Task data:
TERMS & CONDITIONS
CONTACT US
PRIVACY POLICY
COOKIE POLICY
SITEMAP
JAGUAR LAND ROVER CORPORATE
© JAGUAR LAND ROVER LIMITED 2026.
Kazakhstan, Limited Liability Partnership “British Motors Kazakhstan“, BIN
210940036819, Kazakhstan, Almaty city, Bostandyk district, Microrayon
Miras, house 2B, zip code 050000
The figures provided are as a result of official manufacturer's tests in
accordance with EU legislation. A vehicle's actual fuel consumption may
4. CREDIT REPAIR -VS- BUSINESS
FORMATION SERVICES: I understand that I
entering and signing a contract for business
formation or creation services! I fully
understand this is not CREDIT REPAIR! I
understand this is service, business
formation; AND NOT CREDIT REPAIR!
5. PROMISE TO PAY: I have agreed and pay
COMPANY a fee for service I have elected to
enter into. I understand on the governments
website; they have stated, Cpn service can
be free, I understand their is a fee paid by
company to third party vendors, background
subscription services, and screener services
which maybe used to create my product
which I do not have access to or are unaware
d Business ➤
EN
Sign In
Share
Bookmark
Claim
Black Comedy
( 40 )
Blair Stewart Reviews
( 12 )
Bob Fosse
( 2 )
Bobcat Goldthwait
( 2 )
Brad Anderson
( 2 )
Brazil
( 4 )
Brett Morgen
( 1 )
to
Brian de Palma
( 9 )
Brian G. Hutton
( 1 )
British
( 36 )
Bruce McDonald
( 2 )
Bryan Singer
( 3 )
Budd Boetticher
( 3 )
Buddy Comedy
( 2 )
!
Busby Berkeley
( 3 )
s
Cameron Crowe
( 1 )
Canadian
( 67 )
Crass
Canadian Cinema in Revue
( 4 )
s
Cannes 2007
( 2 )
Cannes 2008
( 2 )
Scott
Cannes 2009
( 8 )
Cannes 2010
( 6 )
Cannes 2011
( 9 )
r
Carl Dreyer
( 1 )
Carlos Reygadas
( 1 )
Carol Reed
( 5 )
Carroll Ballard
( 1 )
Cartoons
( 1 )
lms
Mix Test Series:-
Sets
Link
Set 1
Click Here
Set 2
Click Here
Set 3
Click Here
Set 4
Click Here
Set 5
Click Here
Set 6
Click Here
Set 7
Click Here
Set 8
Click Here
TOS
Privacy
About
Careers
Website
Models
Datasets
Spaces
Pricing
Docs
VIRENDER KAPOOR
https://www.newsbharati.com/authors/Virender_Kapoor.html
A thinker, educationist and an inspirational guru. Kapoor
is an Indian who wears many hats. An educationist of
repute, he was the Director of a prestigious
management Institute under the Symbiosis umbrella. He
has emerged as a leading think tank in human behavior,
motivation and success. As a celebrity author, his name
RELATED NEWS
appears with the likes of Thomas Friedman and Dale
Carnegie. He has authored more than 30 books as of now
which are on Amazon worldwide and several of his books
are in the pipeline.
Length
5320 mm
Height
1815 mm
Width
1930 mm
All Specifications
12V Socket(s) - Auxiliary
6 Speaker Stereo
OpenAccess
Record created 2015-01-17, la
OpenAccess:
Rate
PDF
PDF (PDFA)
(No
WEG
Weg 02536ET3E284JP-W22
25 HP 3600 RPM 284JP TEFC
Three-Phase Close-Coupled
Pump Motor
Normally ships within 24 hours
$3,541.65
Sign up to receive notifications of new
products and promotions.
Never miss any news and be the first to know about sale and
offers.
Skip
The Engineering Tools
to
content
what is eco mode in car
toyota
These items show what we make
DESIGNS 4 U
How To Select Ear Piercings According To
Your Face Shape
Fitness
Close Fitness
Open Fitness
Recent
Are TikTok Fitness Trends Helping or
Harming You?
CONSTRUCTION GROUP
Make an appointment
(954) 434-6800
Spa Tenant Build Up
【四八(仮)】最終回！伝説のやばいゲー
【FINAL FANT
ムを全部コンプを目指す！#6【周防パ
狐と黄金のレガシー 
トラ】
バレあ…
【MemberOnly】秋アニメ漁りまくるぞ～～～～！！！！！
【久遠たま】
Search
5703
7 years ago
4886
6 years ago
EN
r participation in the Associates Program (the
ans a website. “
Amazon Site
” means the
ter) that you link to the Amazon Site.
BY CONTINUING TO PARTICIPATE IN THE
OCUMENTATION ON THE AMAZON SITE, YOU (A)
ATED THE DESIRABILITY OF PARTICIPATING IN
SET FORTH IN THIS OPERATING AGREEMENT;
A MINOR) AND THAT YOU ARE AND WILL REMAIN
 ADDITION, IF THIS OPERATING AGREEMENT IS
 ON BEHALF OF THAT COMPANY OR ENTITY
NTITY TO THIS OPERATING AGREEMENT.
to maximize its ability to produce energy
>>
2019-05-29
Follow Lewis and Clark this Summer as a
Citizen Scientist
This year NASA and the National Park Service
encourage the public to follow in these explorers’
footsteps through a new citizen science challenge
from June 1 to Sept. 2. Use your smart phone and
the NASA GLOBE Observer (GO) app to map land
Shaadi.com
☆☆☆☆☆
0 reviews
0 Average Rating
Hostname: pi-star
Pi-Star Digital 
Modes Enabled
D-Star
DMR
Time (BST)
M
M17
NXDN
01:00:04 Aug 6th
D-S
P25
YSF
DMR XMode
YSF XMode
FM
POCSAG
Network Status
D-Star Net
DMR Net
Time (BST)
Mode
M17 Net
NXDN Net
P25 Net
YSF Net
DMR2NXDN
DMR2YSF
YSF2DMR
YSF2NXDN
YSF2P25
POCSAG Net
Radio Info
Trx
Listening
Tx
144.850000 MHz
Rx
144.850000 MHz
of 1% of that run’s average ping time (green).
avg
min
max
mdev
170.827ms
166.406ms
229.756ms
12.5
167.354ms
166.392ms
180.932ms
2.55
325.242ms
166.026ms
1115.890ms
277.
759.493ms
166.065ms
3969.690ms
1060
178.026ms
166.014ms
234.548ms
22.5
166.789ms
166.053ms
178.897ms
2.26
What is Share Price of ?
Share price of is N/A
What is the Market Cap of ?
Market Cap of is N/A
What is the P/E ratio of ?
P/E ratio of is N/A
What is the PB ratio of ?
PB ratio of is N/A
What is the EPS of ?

Problem details: Set down each of the lines above word for word, keeping their original order.

Output of the exercise:
TERMS & CONDITIONS
CONTACT US
PRIVACY POLICY
COOKIE POLICY
SITEMAP
JAGUAR LAND ROVER CORPORATE
© JAGUAR LAND ROVER LIMITED 2026.
Kazakhstan, Limited Liability Partnership “British Motors Kazakhstan“, BIN
210940036819, Kazakhstan, Almaty city, Bostandyk district, Microrayon
Miras, house 2B, zip code 050000
The figures provided are as a result of official manufacturer's tests in
accordance with EU legislation. A vehicle's actual fuel consumption may
4. CREDIT REPAIR -VS- BUSINESS
FORMATION SERVICES: I understand that I
entering and signing a contract for business
formation or creation services! I fully
understand this is not CREDIT REPAIR! I
understand this is service, business
formation; AND NOT CREDIT REPAIR!
5. PROMISE TO PAY: I have agreed and pay
COMPANY a fee for service I have elected to
enter into. I understand on the governments
website; they have stated, Cpn service can
be free, I understand their is a fee paid by
company to third party vendors, background
subscription services, and screener services
which maybe used to create my product
which I do not have access to or are unaware
d Business ➤
EN
Sign In
Share
Bookmark
Claim
Black Comedy
( 40 )
Blair Stewart Reviews
( 12 )
Bob Fosse
( 2 )
Bobcat Goldthwait
( 2 )
Brad Anderson
( 2 )
Brazil
( 4 )
Brett Morgen
( 1 )
to
Brian de Palma
( 9 )
Brian G. Hutton
( 1 )
British
( 36 )
Bruce McDonald
( 2 )
Bryan Singer
( 3 )
Budd Boetticher
( 3 )
Buddy Comedy
( 2 )
!
Busby Berkeley
( 3 )
s
Cameron Crowe
( 1 )
Canadian
( 67 )
Crass
Canadian Cinema in Revue
( 4 )
s
Cannes 2007
( 2 )
Cannes 2008
( 2 )
Scott
Cannes 2009
( 8 )
Cannes 2010
( 6 )
Cannes 2011
( 9 )
r
Carl Dreyer
( 1 )
Carlos Reygadas
( 1 )
Carol Reed
( 5 )
Carroll Ballard
( 1 )
Cartoons
( 1 )
lms
Mix Test Series:-
Sets
Link
Set 1
Click Here
Set 2
Click Here
Set 3
Click Here
Set 4
Click Here
Set 5
Click Here
Set 6
Click Here
Set 7
Click Here
Set 8
Click Here
TOS
Privacy
About
Careers
Website
Models
Datasets
Spaces
Pricing
Docs
VIRENDER KAPOOR
https://www.newsbharati.com/authors/Virender_Kapoor.html
A thinker, educationist and an inspirational guru. Kapoor
is an Indian who wears many hats. An educationist of
repute, he was the Director of a prestigious
management Institute under the Symbiosis umbrella. He
has emerged as a leading think tank in human behavior,
motivation and success. As a celebrity author, his name
RELATED NEWS
appears with the likes of Thomas Friedman and Dale
Carnegie. He has authored more than 30 books as of now
which are on Amazon worldwide and several of his books
are in the pipeline.
Length
5320 mm
Height
1815 mm
Width
1930 mm
All Specifications
12V Socket(s) - Auxiliary
6 Speaker Stereo
OpenAccess
Record created 2015-01-17, la
OpenAccess:
Rate
PDF
PDF (PDFA)
(No
WEG
Weg 02536ET3E284JP-W22
25 HP 3600 RPM 284JP TEFC
Three-Phase Close-Coupled
Pump Motor
Normally ships within 24 hours
$3,541.65
Sign up to receive notifications of new
products and promotions.
Never miss any news and be the first to know about sale and
offers.
Skip
The Engineering Tools
to
content
what is eco mode in car
toyota
These items show what we make
DESIGNS 4 U
How To Select Ear Piercings According To
Your Face Shape
Fitness
Close Fitness
Open Fitness
Recent
Are TikTok Fitness Trends Helping or
Harming You?
CONSTRUCTION GROUP
Make an appointment
(954) 434-6800
Spa Tenant Build Up
【四八(仮)】最終回！伝説のやばいゲー
【FINAL FANT
ムを全部コンプを目指す！#6【周防パ
狐と黄金のレガシー 
トラ】
バレあ…
【MemberOnly】秋アニメ漁りまくるぞ～～～～！！！！！
【久遠たま】
Search
5703
7 years ago
4886
6 years ago
EN
r participation in the Associates Program (the
ans a website. “
Amazon Site
” means the
ter) that you link to the Amazon Site.
BY CONTINUING TO PARTICIPATE IN THE
OCUMENTATION ON THE AMAZON SITE, YOU (A)
ATED THE DESIRABILITY OF PARTICIPATING IN
SET FORTH IN THIS OPERATING AGREEMENT;
A MINOR) AND THAT YOU ARE AND WILL REMAIN
 ADDITION, IF THIS OPERATING AGREEMENT IS
 ON BEHALF OF THAT COMPANY OR ENTITY
NTITY TO THIS OPERATING AGREEMENT.
to maximize its ability to produce energy
>>
2019-05-29
Follow Lewis and Clark this Summer as a
Citizen Scientist
This year NASA and the National Park Service
encourage the public to follow in these explorers’
footsteps through a new citizen science challenge
from June 1 to Sept. 2. Use your smart phone and
the NASA GLOBE Observer (GO) app to map land
Shaadi.com
☆☆☆☆☆
0 reviews
0 Average Rating
Hostname: pi-star
Pi-Star Digital 
Modes Enabled
D-Star
DMR
Time (BST)
M
M17
NXDN
01:00:04 Aug 6th
D-S
P25
YSF
DMR XMode
YSF XMode
FM
POCSAG
Network Status
D-Star Net
DMR Net
Time (BST)
Mode
M17 Net
NXDN Net
P25 Net
YSF Net
DMR2NXDN
DMR2YSF
YSF2DMR
YSF2NXDN
YSF2P25
POCSAG Net
Radio Info
Trx
Listening
Tx
144.850000 MHz
Rx
144.850000 MHz
of 1% of that run’s average ping time (green).
avg
min
max
mdev
170.827ms
166.406ms
229.756ms
12.5
167.354ms
166.392ms
180.932ms
2.55
325.242ms
166.026ms
1115.890ms
277.
759.493ms
166.065ms
3969.690ms
1060
178.026ms
166.014ms
234.548ms
22.5
166.789ms
166.053ms
178.897ms
2.26
What is Share Price of ?
Share price of is N/A
What is the Market Cap of ?
Market Cap of is N/A
What is the P/E ratio of ?
P/E ratio of is N/A
What is the PB ratio of ?
PB ratio of is N/A
What is the EPS of ?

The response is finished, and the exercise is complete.